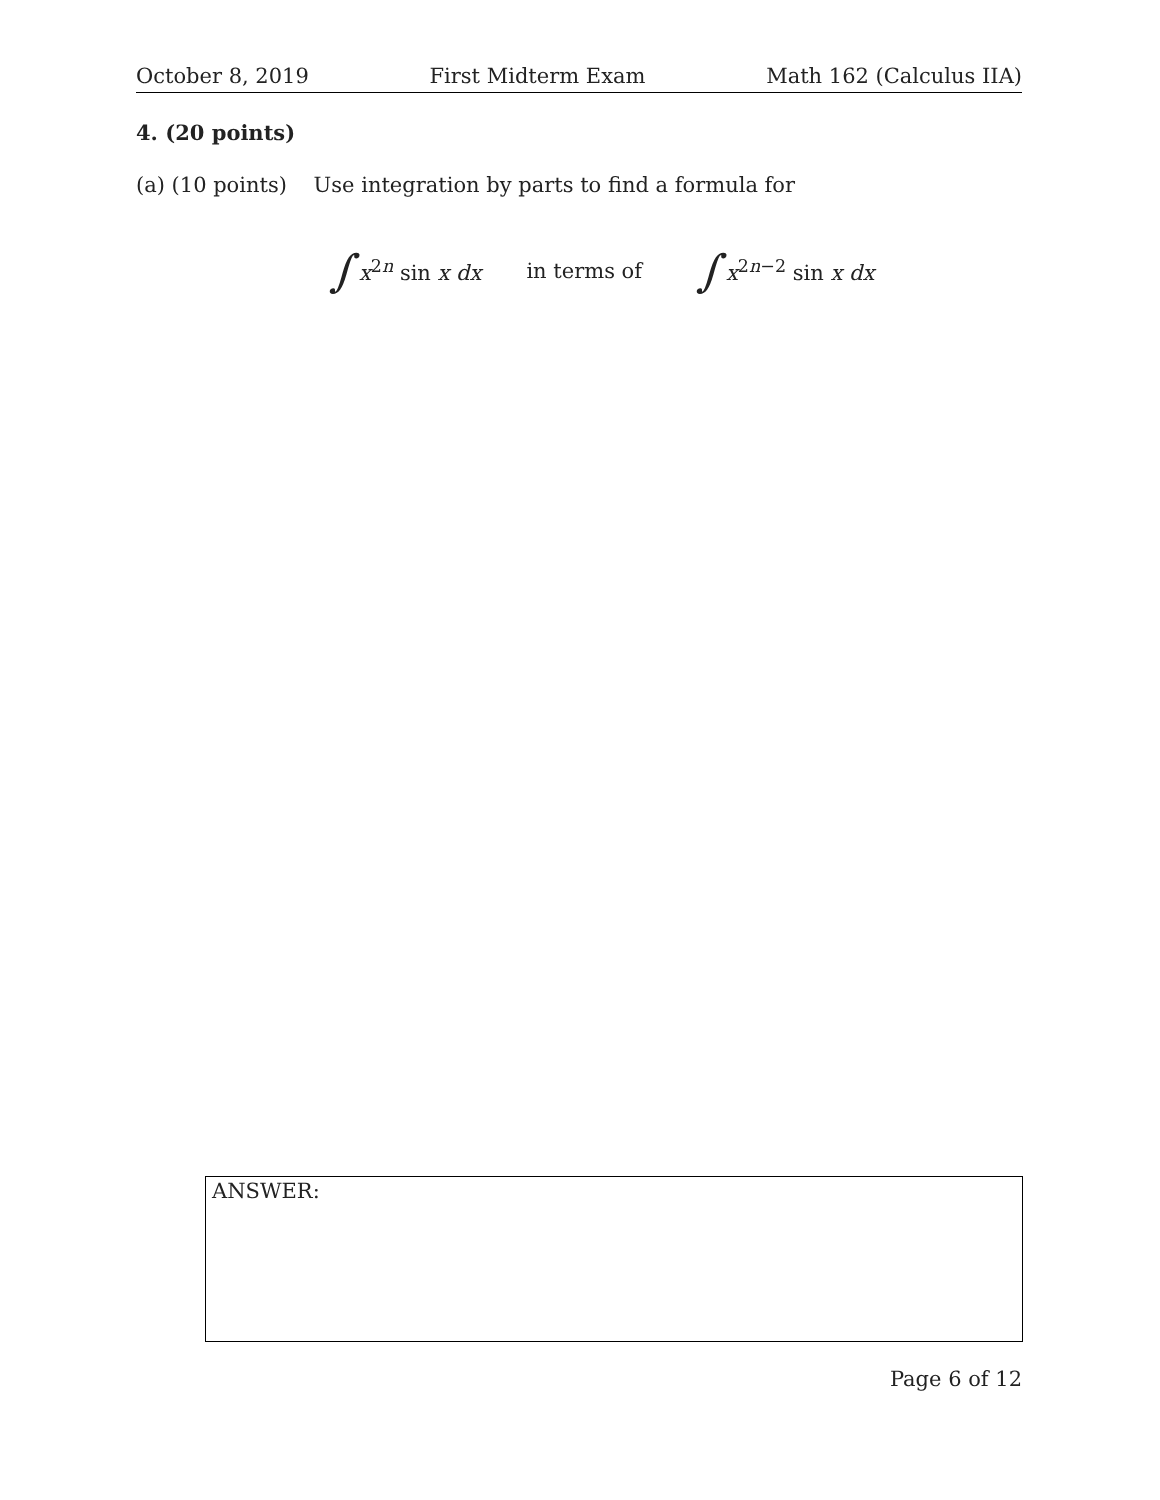October 8, 2019 First Midterm Exam Math 162 (Calculus IIA)
4. (20 points)
(a) (10 points) Use integration by parts to find a formula for
∫ x<sup>2n</sup> sin x dx in terms of ∫ x<sup>2n−2</sup> sin x dx
ANSWER:
Page 6 of 12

= EXERCISE DETAILS =
An exact restatement of the entries above is needed; no picture may appear in it.

= RESULT OF THE TASK =
October 8, 2019 First Midterm Exam Math 162 (Calculus IIA)
4. (20 points)
(a) (10 points) Use integration by parts to find a formula for
∫ x<sup>2n</sup> sin x dx in terms of ∫ x<sup>2n−2</sup> sin x dx
ANSWER:
Page 6 of 12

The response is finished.